Noch deutlich radikaler als mit seinem Gesetzentwurf oder der Personalie Weise zeigte de Maizière sich in einem "Spiegel"-Interview. Er schlug ein Kontingent-Modell für Flüchtlinge vor. Die Europäische Union solle eine Obergrenze für die Aufnahme von Schutzsuchenden festschreiben und eine entsprechend beschränkte Zahl an Asylbewerbern gerecht auf die Mitgliedsländer verteilen. Bei einem ausgereizten Kontingent sollen die Flüchtlinge, so der Wunsch de Maizières, abgelehnt und zurück in ihre Herkunftsregion geschickt werden. Zwar will de Maizière die Staaten in der Herkunftsregion stärker finanziell unterstützen, doch das deutsche Grundrecht auf Asyl würde dieser Vorschlag dennoch aushöhlen. Zugleich stellt er einen Affront gegen die Kanzlerin dar. Angela Merkel hatte schließlich erst vor ein paar Tagen gesagt: "Das Grundrecht auf Asyl für politisch Verfolgte kennt keine Obergrenze".
Auf einem schmalen Grat
De Maizière nannte diesen Vorschlag seine "Vision". Die Chance auf Umsetzung ist allerdings denkbar klein - und das nicht nur, weil Kanzlerin Merkel sich bereits gegen derartige Lösungen ausgesprochen hat. An diesem Dienstag droht de Maizière ein Scheitern bei einer weitaus weniger visionären Reform.

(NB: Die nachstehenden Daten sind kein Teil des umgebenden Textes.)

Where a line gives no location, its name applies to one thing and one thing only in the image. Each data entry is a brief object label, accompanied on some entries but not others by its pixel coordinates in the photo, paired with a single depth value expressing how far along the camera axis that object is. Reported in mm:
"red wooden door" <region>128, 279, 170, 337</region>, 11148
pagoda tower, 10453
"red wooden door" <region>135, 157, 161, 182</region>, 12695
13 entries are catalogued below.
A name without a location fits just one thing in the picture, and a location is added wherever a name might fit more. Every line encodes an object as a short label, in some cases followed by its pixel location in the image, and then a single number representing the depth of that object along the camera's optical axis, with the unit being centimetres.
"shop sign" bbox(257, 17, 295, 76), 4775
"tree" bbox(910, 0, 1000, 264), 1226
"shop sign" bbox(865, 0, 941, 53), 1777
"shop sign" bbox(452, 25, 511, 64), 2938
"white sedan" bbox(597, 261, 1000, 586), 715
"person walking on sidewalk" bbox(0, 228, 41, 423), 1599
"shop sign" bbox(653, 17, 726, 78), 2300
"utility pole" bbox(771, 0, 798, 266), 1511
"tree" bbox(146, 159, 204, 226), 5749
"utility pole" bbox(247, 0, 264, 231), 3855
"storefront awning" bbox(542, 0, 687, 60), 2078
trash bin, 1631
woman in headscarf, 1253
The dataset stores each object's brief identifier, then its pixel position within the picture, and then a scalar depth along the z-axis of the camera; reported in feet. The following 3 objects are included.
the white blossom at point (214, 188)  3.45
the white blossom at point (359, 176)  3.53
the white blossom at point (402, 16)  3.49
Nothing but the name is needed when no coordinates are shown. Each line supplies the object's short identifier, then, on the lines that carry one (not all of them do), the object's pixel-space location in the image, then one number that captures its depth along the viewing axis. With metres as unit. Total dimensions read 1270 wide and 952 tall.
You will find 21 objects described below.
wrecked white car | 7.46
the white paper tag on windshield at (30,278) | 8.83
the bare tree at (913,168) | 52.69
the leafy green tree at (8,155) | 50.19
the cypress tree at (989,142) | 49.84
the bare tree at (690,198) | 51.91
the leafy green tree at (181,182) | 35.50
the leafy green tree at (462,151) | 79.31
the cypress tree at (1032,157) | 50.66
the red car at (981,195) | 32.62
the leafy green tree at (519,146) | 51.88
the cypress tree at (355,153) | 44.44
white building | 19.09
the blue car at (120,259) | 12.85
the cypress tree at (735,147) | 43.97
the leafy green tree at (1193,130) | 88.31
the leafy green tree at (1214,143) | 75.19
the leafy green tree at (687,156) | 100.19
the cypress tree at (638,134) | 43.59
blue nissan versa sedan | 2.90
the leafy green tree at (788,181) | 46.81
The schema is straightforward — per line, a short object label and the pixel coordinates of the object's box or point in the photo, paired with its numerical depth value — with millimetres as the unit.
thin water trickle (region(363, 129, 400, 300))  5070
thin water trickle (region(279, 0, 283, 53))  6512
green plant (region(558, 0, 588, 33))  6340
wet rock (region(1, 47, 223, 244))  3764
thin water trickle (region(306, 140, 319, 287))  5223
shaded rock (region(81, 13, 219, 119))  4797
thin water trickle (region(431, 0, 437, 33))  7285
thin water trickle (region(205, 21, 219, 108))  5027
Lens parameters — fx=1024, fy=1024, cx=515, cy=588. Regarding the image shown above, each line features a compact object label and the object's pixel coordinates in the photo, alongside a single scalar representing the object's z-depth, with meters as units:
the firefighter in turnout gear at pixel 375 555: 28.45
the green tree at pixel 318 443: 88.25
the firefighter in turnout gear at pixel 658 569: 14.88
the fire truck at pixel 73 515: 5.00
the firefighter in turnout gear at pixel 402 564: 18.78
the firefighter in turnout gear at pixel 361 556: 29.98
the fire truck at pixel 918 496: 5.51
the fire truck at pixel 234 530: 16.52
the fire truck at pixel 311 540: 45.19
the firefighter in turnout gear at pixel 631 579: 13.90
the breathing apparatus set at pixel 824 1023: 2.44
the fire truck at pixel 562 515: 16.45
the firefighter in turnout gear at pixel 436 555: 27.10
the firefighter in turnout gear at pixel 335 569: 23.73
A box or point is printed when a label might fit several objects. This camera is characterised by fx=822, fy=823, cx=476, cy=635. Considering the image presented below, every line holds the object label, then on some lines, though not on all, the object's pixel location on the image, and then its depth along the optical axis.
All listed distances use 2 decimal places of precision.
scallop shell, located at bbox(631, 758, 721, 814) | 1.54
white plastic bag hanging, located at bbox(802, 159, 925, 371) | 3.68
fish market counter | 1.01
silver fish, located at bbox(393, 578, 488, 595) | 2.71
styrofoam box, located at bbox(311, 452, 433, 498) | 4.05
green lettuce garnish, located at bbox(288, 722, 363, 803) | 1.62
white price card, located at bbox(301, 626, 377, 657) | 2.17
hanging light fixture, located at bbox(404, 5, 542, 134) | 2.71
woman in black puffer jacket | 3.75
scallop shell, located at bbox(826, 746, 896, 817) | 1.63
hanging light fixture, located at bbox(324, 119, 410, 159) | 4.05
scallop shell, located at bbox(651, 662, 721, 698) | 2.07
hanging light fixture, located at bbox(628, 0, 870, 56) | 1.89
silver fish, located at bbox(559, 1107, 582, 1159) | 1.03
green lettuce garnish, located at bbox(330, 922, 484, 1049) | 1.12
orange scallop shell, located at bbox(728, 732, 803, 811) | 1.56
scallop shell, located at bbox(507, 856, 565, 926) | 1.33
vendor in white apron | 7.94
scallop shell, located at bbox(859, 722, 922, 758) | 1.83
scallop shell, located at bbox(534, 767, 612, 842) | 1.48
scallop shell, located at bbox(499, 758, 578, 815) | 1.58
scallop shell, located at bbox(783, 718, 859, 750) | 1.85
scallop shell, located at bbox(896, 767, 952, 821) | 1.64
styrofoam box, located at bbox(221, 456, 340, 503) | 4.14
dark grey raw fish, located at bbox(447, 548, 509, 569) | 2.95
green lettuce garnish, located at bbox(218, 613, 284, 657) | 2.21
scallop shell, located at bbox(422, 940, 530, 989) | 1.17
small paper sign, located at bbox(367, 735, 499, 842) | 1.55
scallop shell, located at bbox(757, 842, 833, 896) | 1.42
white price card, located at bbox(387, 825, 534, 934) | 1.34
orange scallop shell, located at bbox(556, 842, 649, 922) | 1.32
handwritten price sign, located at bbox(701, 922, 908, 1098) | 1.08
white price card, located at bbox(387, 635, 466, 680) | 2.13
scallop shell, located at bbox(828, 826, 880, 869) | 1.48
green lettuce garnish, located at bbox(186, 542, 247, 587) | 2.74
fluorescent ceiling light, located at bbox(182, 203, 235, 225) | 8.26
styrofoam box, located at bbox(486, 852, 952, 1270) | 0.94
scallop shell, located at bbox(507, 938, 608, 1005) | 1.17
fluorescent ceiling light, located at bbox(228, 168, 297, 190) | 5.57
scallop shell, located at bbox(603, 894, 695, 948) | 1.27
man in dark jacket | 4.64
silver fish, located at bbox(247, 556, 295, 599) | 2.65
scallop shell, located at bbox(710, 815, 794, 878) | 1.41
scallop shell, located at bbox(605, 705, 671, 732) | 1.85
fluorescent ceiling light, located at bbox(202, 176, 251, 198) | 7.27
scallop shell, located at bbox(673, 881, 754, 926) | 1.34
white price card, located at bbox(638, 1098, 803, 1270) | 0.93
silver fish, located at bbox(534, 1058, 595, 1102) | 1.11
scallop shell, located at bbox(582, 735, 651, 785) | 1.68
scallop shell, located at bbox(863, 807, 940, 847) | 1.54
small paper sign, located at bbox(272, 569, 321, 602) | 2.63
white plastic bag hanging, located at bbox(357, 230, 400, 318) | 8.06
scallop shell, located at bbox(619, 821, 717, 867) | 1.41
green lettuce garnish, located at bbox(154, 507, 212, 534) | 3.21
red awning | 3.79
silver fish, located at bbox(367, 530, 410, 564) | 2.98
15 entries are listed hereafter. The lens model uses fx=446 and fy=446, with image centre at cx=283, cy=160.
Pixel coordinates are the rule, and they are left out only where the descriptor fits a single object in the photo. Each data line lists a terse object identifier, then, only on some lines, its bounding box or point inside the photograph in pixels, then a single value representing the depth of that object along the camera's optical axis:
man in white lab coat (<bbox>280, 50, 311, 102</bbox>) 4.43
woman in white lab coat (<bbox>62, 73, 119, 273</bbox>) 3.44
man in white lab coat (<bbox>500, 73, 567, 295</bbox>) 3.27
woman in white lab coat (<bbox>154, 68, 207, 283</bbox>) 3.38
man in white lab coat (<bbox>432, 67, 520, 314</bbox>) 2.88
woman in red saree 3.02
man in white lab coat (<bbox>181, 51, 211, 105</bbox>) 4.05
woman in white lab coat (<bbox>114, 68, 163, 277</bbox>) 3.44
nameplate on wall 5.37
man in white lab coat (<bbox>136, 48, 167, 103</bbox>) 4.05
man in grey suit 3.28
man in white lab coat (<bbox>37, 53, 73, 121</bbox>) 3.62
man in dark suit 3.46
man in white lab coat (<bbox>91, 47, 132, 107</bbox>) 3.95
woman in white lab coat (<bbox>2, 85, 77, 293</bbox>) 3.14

Am Nachmittag trifft der CDU-Politiker sich mit seinen europäischen Amtskollegen. Sie sollen die Verteilung von 120.000 Flüchtlingen auf die Mitgliedsstaaten per Quote festzurren - ein Notfallplan der EU-Kommission, den die Bundesregierung ausdrücklich unterstützt. Die vier Staaten der Visegrád-Gruppe allerdings, Ungarn, Tschechien, Polen und die Slowakei, sperren sich dagegen.
Laut einem Bericht der Welt scheiterte in der Nacht bereits die vorbereitende Sitzung der Botschafter der 28 Mitgliedstaaten. De Maizière plädiert dafür, die widerspenstigen Staaten zur Not mit qualifizierter Mehrheit zu zwingen. Doch es wäre ein fatales Signal, wenn sich die EU in diesem Punkt nicht einigen kann. Und da derartige Zwangslösungen auch sonst auf europäischer Ebene nur in Ausnahmefällen vorkommen, ist eine Einigung auf eine verwässerte Regelung, in der womöglich nicht mal Quoten und Prozentzahlen vorkommen, ein denkbares Ergebnis. Mit einem "visionären" Schritt ist jedenfalls nicht zu rechnen. Über einen permanenten Verteilungsschlüssel, der auf die zeitlich befristete Notfallmaßnahme folgen könnte, wird laut der "Süddeutschen Zeitung" nicht einmal mehr ernsthaft debattiert.
Den Vorwurf, nichts zu tun, kann de Maiziere nach dieser Woche wohl niemand mehr ernsthaft machen. Jetzt muss er allerdings aufpassen, dass er seinen Kritikern keine neuen Angriffsflächen bietet. Der Grat zwischen beherztem Vorpreschen und Aktionismus ist schmal.